Please find every line in the material below that contains the string "depth", and copy each of those lines.

* Start Given data *

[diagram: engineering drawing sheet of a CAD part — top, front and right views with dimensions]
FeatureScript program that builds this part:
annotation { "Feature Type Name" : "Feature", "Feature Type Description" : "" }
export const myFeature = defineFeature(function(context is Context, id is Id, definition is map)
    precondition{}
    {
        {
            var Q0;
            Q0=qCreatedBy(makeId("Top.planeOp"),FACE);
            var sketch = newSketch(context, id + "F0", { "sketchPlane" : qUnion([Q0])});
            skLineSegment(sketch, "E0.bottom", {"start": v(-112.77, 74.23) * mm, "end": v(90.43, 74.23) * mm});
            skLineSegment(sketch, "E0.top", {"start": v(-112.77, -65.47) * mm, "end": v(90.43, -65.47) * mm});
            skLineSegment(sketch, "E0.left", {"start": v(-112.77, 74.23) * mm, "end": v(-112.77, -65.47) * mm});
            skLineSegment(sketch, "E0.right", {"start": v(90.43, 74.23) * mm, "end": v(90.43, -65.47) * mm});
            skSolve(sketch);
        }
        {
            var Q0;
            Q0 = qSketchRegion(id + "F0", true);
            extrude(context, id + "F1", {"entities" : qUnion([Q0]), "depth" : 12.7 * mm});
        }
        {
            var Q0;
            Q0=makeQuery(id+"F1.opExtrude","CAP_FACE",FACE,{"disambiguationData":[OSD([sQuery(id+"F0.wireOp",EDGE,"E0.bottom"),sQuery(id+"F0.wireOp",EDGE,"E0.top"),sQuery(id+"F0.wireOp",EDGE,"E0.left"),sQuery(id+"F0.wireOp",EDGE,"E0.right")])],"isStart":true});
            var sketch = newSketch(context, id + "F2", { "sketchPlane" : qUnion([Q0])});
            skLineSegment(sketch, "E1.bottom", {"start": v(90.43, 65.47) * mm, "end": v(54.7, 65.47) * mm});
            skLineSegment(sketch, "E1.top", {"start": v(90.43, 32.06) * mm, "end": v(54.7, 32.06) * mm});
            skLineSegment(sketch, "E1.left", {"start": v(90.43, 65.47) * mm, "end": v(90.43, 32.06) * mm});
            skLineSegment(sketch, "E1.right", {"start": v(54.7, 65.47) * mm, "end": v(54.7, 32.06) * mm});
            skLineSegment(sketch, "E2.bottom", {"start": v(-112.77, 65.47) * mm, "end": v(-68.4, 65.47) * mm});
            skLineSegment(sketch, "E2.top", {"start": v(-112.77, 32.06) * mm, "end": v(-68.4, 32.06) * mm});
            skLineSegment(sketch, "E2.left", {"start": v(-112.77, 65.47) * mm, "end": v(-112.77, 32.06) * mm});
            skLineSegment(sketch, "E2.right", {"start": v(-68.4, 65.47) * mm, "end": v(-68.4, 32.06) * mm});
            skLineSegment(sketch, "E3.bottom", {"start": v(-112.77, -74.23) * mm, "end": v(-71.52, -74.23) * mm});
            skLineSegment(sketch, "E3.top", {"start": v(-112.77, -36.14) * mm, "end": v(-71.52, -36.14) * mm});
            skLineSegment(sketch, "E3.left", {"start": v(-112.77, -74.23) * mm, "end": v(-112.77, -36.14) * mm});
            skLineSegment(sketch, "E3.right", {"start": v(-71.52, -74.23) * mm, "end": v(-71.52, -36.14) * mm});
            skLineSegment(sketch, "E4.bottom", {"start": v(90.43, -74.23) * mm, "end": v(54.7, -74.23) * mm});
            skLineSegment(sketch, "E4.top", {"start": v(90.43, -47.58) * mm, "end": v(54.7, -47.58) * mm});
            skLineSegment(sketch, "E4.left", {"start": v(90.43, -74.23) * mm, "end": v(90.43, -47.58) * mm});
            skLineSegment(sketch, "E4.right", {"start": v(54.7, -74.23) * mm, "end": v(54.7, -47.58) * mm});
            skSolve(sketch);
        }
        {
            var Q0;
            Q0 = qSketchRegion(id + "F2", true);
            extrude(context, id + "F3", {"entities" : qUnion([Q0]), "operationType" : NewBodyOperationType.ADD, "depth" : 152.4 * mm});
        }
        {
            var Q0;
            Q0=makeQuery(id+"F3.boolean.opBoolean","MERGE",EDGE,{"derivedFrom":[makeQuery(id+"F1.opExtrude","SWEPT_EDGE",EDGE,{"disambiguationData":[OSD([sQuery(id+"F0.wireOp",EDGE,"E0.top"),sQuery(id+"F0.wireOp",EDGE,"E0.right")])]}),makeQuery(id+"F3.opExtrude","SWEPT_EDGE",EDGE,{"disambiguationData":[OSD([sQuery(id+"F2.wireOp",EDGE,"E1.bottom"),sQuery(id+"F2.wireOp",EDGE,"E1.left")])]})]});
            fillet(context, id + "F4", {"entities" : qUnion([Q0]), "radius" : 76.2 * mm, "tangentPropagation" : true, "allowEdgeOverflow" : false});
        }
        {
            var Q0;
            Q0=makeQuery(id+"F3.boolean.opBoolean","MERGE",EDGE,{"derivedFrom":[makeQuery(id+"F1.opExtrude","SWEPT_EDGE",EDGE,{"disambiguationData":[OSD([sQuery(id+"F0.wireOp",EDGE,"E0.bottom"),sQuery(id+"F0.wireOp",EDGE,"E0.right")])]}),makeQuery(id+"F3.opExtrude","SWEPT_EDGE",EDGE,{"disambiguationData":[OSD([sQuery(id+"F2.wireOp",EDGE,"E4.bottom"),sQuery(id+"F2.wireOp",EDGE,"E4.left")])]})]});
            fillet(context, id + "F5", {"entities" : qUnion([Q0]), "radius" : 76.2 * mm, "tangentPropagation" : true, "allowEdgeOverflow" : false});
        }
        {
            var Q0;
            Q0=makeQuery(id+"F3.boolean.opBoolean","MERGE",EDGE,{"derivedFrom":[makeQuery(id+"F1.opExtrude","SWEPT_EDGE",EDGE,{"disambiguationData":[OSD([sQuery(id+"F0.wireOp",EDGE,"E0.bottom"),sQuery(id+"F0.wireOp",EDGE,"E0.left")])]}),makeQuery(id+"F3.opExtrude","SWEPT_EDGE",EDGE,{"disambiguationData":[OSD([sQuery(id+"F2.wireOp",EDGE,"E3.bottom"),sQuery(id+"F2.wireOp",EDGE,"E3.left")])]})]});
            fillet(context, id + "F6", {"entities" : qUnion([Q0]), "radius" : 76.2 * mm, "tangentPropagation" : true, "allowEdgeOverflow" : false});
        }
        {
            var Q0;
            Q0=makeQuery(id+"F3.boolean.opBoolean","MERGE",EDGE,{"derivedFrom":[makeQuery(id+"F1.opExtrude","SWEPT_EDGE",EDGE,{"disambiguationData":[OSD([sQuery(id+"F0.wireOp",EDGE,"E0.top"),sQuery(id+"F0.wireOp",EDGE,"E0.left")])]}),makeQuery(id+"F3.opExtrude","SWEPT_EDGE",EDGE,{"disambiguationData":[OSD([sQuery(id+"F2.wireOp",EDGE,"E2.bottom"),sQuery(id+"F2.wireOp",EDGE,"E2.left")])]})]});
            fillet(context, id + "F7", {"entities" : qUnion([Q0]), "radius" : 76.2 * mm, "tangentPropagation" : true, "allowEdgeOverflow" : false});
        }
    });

* End Given data *

◆ Exercise result
            extrude(context, id + "F1", {"entities" : qUnion([Q0]), "depth" : 12.7 * mm});
            extrude(context, id + "F3", {"entities" : qUnion([Q0]), "operationType" : NewBodyOperationType.ADD, "depth" : 152.4 * mm});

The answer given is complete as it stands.